While Blockchain certainly can be complicated, at its core concept, it’s rather simple. It’s a database listing recorded transactions that anyone can check out and verify. This unique database leaves no room for hacking, cheating, or fraud and plenty of space for security and transparency.

Blockchain technology, also known as DLT, or Distributed Ledger Technology, operates on a network acting as a bank ledger where anyone can participate on a global scale. Unlike a traditional ledger, no one person manages the network. In fact, no bank, company, or third party has control.

To get an idea of how Blockchain works, picture data structured into blocks instead of tables, with the blocks chained together. When a block is filled with data (all records related to the block), it becomes part of this chain and is given a timestamp, known as a hash. This hash freezes an actual transaction onto this timeline, so every transaction and each change in data is part of the chain and always available.

A Nonce — Number Only Used Once — is a number that is added to an already hashed block in a blockchain. The nonce is the number blockchain miners are solving for. When they find these once used numbers, the value is rehashed, resulting in an algorithm of higher difficulty. Then a miner earns the right to add that block to the blockchain and receive their reward – usually cryptocurrency. This means peers and miners themselves keep the network secure and are rewarded for doing so. This is central to the PoW or Proof of Work system on which blockchain operates.

Proof of Work (PoW)

Also referred to as a blockchain ecosystem, the PoW system has four parts:

1. Node

A computer or a system that runs an application specific to the ecosystem that ‘blocks’ data and records the blockchain history.

2. Distribution Ledger

This is the DLT or bank ledger described above. All activity is dispersed (decentralized) and verified among participants across the globe, rather than reliant on or controlled by a third party at one location — such as a bank.

3. Consensus algorithm

This is a procedure in which miners and peers of the centralized database — like the Blockchain network — aim to reach an agreement in common on any changes within the system. This benefits the entire network without individual monitoring.

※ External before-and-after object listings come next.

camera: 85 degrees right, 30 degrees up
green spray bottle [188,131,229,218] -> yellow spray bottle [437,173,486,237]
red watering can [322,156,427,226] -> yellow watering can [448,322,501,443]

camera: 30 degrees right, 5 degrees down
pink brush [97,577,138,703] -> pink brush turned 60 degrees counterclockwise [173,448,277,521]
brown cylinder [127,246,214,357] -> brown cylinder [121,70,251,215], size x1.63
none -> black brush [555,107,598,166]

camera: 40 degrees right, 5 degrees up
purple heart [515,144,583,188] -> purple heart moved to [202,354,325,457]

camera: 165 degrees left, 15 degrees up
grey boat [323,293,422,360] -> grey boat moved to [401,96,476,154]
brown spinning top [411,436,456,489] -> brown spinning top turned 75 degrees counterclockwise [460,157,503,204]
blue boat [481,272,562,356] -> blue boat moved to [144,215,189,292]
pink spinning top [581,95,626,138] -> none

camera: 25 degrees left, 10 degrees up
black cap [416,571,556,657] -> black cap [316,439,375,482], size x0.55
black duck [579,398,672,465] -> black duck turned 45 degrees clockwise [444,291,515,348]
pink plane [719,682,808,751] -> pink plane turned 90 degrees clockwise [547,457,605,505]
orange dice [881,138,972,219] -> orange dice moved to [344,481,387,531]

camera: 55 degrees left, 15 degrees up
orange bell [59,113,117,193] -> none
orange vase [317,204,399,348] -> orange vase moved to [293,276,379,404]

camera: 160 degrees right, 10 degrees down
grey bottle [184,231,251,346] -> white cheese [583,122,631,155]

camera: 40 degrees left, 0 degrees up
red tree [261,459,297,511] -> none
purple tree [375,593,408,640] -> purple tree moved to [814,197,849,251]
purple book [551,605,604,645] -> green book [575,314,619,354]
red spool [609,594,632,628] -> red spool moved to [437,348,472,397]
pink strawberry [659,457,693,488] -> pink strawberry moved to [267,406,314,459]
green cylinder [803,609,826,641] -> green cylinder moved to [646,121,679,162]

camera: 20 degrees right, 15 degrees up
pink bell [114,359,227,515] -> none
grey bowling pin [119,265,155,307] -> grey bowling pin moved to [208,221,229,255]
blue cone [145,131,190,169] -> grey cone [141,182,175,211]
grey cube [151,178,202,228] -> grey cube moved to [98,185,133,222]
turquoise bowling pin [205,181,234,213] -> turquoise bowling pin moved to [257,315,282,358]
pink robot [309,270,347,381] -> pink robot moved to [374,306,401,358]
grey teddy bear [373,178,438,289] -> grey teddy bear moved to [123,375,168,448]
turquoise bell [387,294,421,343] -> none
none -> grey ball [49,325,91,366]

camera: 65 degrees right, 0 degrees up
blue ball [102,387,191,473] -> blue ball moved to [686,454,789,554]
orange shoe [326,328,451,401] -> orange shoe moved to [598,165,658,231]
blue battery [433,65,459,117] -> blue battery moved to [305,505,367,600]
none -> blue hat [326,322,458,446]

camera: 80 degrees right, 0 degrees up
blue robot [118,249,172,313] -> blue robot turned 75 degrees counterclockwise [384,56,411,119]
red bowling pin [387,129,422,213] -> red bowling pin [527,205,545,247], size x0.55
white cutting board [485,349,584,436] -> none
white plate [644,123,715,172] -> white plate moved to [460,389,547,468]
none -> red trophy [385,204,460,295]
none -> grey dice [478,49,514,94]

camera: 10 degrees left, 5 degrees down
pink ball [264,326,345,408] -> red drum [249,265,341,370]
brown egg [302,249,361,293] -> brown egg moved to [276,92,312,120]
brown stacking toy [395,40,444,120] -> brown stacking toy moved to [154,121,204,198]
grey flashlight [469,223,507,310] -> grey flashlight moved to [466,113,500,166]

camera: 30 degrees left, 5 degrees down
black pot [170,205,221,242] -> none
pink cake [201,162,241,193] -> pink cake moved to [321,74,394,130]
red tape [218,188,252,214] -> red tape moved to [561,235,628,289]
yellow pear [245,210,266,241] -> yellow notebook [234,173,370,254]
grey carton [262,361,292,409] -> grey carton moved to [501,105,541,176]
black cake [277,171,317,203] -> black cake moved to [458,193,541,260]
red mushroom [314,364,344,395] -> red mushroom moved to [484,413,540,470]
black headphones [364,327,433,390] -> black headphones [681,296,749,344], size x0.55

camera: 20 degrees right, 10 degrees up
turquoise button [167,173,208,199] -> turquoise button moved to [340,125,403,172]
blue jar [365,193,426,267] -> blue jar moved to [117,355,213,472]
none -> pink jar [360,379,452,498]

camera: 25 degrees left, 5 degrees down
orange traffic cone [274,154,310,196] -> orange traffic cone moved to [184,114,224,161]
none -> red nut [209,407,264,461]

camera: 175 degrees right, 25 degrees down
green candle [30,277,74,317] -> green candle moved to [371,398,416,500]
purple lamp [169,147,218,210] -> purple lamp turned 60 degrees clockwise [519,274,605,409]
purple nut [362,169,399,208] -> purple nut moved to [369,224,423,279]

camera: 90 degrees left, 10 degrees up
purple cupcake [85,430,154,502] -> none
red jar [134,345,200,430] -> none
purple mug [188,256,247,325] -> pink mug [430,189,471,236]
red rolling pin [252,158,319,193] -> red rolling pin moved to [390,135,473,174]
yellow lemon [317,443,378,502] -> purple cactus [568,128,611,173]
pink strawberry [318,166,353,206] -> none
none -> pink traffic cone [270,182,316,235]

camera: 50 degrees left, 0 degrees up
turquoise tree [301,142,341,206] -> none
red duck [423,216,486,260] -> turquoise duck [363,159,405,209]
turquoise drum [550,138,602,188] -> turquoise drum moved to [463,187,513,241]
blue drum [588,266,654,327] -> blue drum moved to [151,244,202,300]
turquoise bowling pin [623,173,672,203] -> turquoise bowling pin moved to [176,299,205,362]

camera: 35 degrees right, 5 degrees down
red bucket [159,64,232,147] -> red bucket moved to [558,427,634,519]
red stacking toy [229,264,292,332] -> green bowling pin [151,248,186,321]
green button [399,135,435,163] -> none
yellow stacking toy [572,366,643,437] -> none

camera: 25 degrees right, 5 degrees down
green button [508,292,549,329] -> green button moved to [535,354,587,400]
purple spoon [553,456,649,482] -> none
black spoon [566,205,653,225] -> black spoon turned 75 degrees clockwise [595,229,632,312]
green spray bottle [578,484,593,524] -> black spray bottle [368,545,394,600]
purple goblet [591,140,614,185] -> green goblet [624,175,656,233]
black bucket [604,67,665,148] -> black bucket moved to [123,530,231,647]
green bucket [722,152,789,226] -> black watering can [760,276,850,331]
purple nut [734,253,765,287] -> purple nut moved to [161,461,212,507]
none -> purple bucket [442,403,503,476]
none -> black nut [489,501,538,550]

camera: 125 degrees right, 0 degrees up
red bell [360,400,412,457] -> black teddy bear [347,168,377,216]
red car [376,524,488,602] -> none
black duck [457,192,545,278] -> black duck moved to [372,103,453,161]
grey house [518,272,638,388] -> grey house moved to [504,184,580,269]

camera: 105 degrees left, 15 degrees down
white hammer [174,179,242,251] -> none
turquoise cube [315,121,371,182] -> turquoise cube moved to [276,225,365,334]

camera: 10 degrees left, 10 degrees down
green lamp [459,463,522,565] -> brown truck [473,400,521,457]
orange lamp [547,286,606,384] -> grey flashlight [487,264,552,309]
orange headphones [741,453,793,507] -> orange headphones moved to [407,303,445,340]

4. A Virtual Machine (VM – primarily for smart contracts)

A VM is a representation or virtual environment created by a computer program that operates on instructions within a language. This enables the network to act as single, unique supercomputer, ensuring the correct environment for smart contracts. EVMEthereum Virtual Machine — is one of the most used virtual machines.


Blockchain’s advantages as a DLT form of record-keeping are limitless. They are immutable, which makes the data entered — whether it is a transaction, change, encryption, or decryption — irreversible.  If one person were to attempt to manipulate the data, the entire PoW ecosystem will see what happened and the link will break, giving blockchain the strongest possible security advantage.